Wie funktioniert Juneyao Airs digitale Identität?
Zu den Innovationen im Innenraum gehört außerdem ein reaktionsschnelles 3D-Fahrzeugsteuerungssystem. Es ermöglicht die Steuerung von Licht, Fenstern und Heckklappe mit nur einer Berührung. Wang Junjin, Vorsitzender der Juneyao Group, betont, dass die Strategie der Mutterfirma Juneyao Journey darauf abzielt, Benutzerdaten aus verschiedenen Geschäftsbereichen innerhalb der Gruppe zu nutzen und ein umfassendes System zu schaffen, das Cloud-Plattformen, intelligente Terminals und Reiseszenarien in das Fahrzeug integriert. Durch die Verwendung fortschrittlicher Datenintegration und intelligenter Algorithmus-Analysesysteme, einschließlich großer KI-Modelle, soll die Plattform die persönlichen Bedürfnisse der Benutzer dynamisch verstehen. Kunden benötigen nur eine „digitale Identität“, um das Erlebnis „von zu Hause zum Ziel, wie Sie es wünschen“ zu genießen. Wang als Mehrheitseigner hat auch genügend Kapital zum weiteren Ausbau im Hintergrund. Laut Forbes soll sich sein Vermögen auf 1,3 Milliarden US-Dollar belaufen.

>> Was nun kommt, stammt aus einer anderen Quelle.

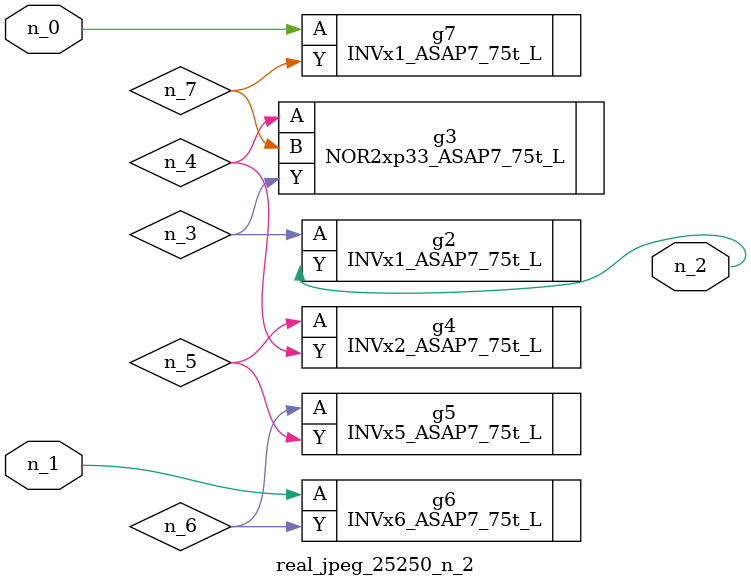
<source format=v>
module real_jpeg_25250_n_2 (n_1, n_0, n_2);

input n_1;
input n_0;

output n_2;

wire n_5;
wire n_4;
wire n_6;
wire n_7;
wire n_3;

INVx1_ASAP7_75t_L g7 ( 
.A(n_0),
.Y(n_7)
);

INVx6_ASAP7_75t_L g6 ( 
.A(n_1),
.Y(n_6)
);

INVx1_ASAP7_75t_L g2 ( 
.A(n_3),
.Y(n_2)
);

NOR2xp33_ASAP7_75t_L g3 ( 
.A(n_4),
.B(n_7),
.Y(n_3)
);

INVx2_ASAP7_75t_L g4 ( 
.A(n_5),
.Y(n_4)
);

INVx5_ASAP7_75t_L g5 ( 
.A(n_6),
.Y(n_5)
);


endmodule
</source>
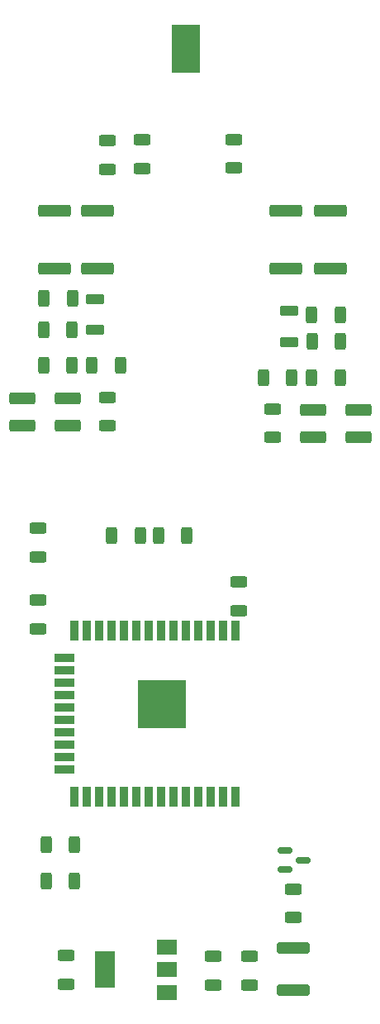
<source format=gtp>
%TF.GenerationSoftware,KiCad,Pcbnew,(6.0.1)*%
%TF.CreationDate,2022-02-08T10:08:30+01:00*%
%TF.ProjectId,CaricoFittizioStrumentato,43617269-636f-4466-9974-74697a696f53,rev?*%
%TF.SameCoordinates,Original*%
%TF.FileFunction,Paste,Top*%
%TF.FilePolarity,Positive*%
%FSLAX46Y46*%
G04 Gerber Fmt 4.6, Leading zero omitted, Abs format (unit mm)*
G04 Created by KiCad (PCBNEW (6.0.1)) date 2022-02-08 10:08:30*
%MOMM*%
%LPD*%
G01*
G04 APERTURE LIST*
G04 Aperture macros list*
%AMRoundRect*
0 Rectangle with rounded corners*
0 $1 Rounding radius*
0 $2 $3 $4 $5 $6 $7 $8 $9 X,Y pos of 4 corners*
0 Add a 4 corners polygon primitive as box body*
4,1,4,$2,$3,$4,$5,$6,$7,$8,$9,$2,$3,0*
0 Add four circle primitives for the rounded corners*
1,1,$1+$1,$2,$3*
1,1,$1+$1,$4,$5*
1,1,$1+$1,$6,$7*
1,1,$1+$1,$8,$9*
0 Add four rect primitives between the rounded corners*
20,1,$1+$1,$2,$3,$4,$5,0*
20,1,$1+$1,$4,$5,$6,$7,0*
20,1,$1+$1,$6,$7,$8,$9,0*
20,1,$1+$1,$8,$9,$2,$3,0*%
G04 Aperture macros list end*
%ADD10RoundRect,0.250000X0.625000X-0.312500X0.625000X0.312500X-0.625000X0.312500X-0.625000X-0.312500X0*%
%ADD11RoundRect,0.150000X-0.587500X-0.150000X0.587500X-0.150000X0.587500X0.150000X-0.587500X0.150000X0*%
%ADD12RoundRect,0.250000X-1.425000X0.362500X-1.425000X-0.362500X1.425000X-0.362500X1.425000X0.362500X0*%
%ADD13RoundRect,0.250000X-1.450000X0.312500X-1.450000X-0.312500X1.450000X-0.312500X1.450000X0.312500X0*%
%ADD14RoundRect,0.250000X-0.625000X0.312500X-0.625000X-0.312500X0.625000X-0.312500X0.625000X0.312500X0*%
%ADD15RoundRect,0.250000X0.312500X0.625000X-0.312500X0.625000X-0.312500X-0.625000X0.312500X-0.625000X0*%
%ADD16RoundRect,0.250000X1.425000X-0.362500X1.425000X0.362500X-1.425000X0.362500X-1.425000X-0.362500X0*%
%ADD17RoundRect,0.250000X-1.075000X0.375000X-1.075000X-0.375000X1.075000X-0.375000X1.075000X0.375000X0*%
%ADD18R,2.000000X1.500000*%
%ADD19R,2.000000X3.800000*%
%ADD20RoundRect,0.250000X-0.312500X-0.625000X0.312500X-0.625000X0.312500X0.625000X-0.312500X0.625000X0*%
%ADD21RoundRect,0.250000X0.700000X-0.275000X0.700000X0.275000X-0.700000X0.275000X-0.700000X-0.275000X0*%
%ADD22R,0.900000X2.000000*%
%ADD23R,2.000000X0.900000*%
%ADD24R,5.000000X5.000000*%
%ADD25R,3.000000X5.000000*%
%ADD26RoundRect,0.250000X-0.700000X0.275000X-0.700000X-0.275000X0.700000X-0.275000X0.700000X0.275000X0*%
G04 APERTURE END LIST*
D10*
X122936001Y-120024701D03*
X122936001Y-117099701D03*
X133781800Y-177306700D03*
X133781800Y-174381700D03*
D11*
X141124700Y-163540400D03*
X141124700Y-165440400D03*
X142999700Y-164490400D03*
D12*
X117500401Y-97997501D03*
X117500401Y-103922501D03*
D13*
X141986000Y-173503500D03*
X141986000Y-177778500D03*
D14*
X122885200Y-90790300D03*
X122885200Y-93715300D03*
D15*
X119547099Y-162936002D03*
X116622099Y-162936002D03*
D16*
X145745201Y-103922501D03*
X145745201Y-97997501D03*
D15*
X146801300Y-108635800D03*
X143876300Y-108635800D03*
D14*
X115824000Y-130490500D03*
X115824000Y-133415500D03*
D10*
X135839201Y-93608701D03*
X135839201Y-90683701D03*
D17*
X114173001Y-117213001D03*
X114173001Y-120013001D03*
D18*
X128981600Y-178042600D03*
D19*
X122681600Y-175742600D03*
D18*
X128981600Y-175742600D03*
X128981600Y-173442600D03*
D17*
X118821201Y-117162201D03*
X118821201Y-119962201D03*
D14*
X115824000Y-137856500D03*
X115824000Y-140781500D03*
D10*
X136372600Y-138927300D03*
X136372600Y-136002300D03*
D20*
X121346501Y-113837801D03*
X124271501Y-113837801D03*
D21*
X121625901Y-110180401D03*
X121625901Y-107030401D03*
D12*
X121945401Y-97997501D03*
X121945401Y-103922501D03*
D20*
X128153701Y-131236801D03*
X131078701Y-131236801D03*
X116622103Y-166619000D03*
X119547103Y-166619000D03*
X116404201Y-106979801D03*
X119329201Y-106979801D03*
D17*
X144043401Y-118384401D03*
X144043401Y-121184401D03*
D16*
X141198601Y-103922502D03*
X141198601Y-97997502D03*
D10*
X126441201Y-93634101D03*
X126441201Y-90709101D03*
D20*
X116378801Y-110180201D03*
X119303801Y-110180201D03*
D22*
X136050199Y-141024800D03*
X134780199Y-141024800D03*
X133510199Y-141024800D03*
X132240199Y-141024800D03*
X130970199Y-141024800D03*
X129700199Y-141024800D03*
X128430199Y-141024800D03*
X127160199Y-141024800D03*
X125890199Y-141024800D03*
X124620199Y-141024800D03*
X123350199Y-141024800D03*
X122080199Y-141024800D03*
X120810199Y-141024800D03*
X119540199Y-141024800D03*
D23*
X118540199Y-143809800D03*
X118540199Y-145079800D03*
X118540199Y-146349800D03*
X118540199Y-147619800D03*
X118540199Y-148889800D03*
X118540199Y-150159800D03*
X118540199Y-151429800D03*
X118540199Y-152699800D03*
X118540199Y-153969800D03*
X118540199Y-155239800D03*
D22*
X119540199Y-158024800D03*
X120810199Y-158024800D03*
X122080199Y-158024800D03*
X123350199Y-158024800D03*
X124620199Y-158024800D03*
X125890199Y-158024800D03*
X127160199Y-158024800D03*
X128430199Y-158024800D03*
X129700199Y-158024800D03*
X130970199Y-158024800D03*
X132240199Y-158024800D03*
X133510199Y-158024800D03*
X134780199Y-158024800D03*
X136050199Y-158024800D03*
D24*
X128550199Y-148524800D03*
D20*
X116393501Y-113837801D03*
X119318501Y-113837801D03*
X143876301Y-115082401D03*
X146801301Y-115082401D03*
X123353101Y-131236801D03*
X126278101Y-131236801D03*
X138923301Y-115057001D03*
X141848301Y-115057001D03*
D14*
X141986000Y-167472900D03*
X141986000Y-170397900D03*
D10*
X118668800Y-177205100D03*
X118668800Y-174280100D03*
X137490200Y-177306700D03*
X137490200Y-174381700D03*
D25*
X130987800Y-81356200D03*
D10*
X139852401Y-121218501D03*
X139852401Y-118293501D03*
D15*
X146826700Y-111379000D03*
X143901700Y-111379000D03*
D26*
X141528801Y-108249601D03*
X141528801Y-111399601D03*
D17*
X148640801Y-118353001D03*
X148640801Y-121153001D03*
M02*

</source>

Unklar ist, ob Juneyao seine Autos auf dem hart umkämpften chinesischen Markt verkaufen möchte. Der Autohersteller wird jedoch bald auch andere internationale Länder erschließen. Eines davon ist Kasachstan. Laut des kasachischen Außenministeriums befindet sich Juneyao Automobile in Gesprächen mit der lokalen Regierung über den Bau einer Montagefabrik. Eine Produkteinführung erfolgte bereits in Dschibuti – mit Blick auf den gesamten afrikanischen Markt. Auch wenn das Konzept in Europa noch fremd wirkt, könnte es größere Nischen besetzen und – da es sich von anderen Konzepten abhebt – seinen Markt vor allen in Schwellen- und Entwicklungsländer mit hohen Wachstumsraten finden. Dort wachsen neue Käuferschichten hauptsächlich mit neuen, smarten chinesischen Fahrzeugen heran, während die etablierten europäischen Autokonzerne große Marktanteile verlieren.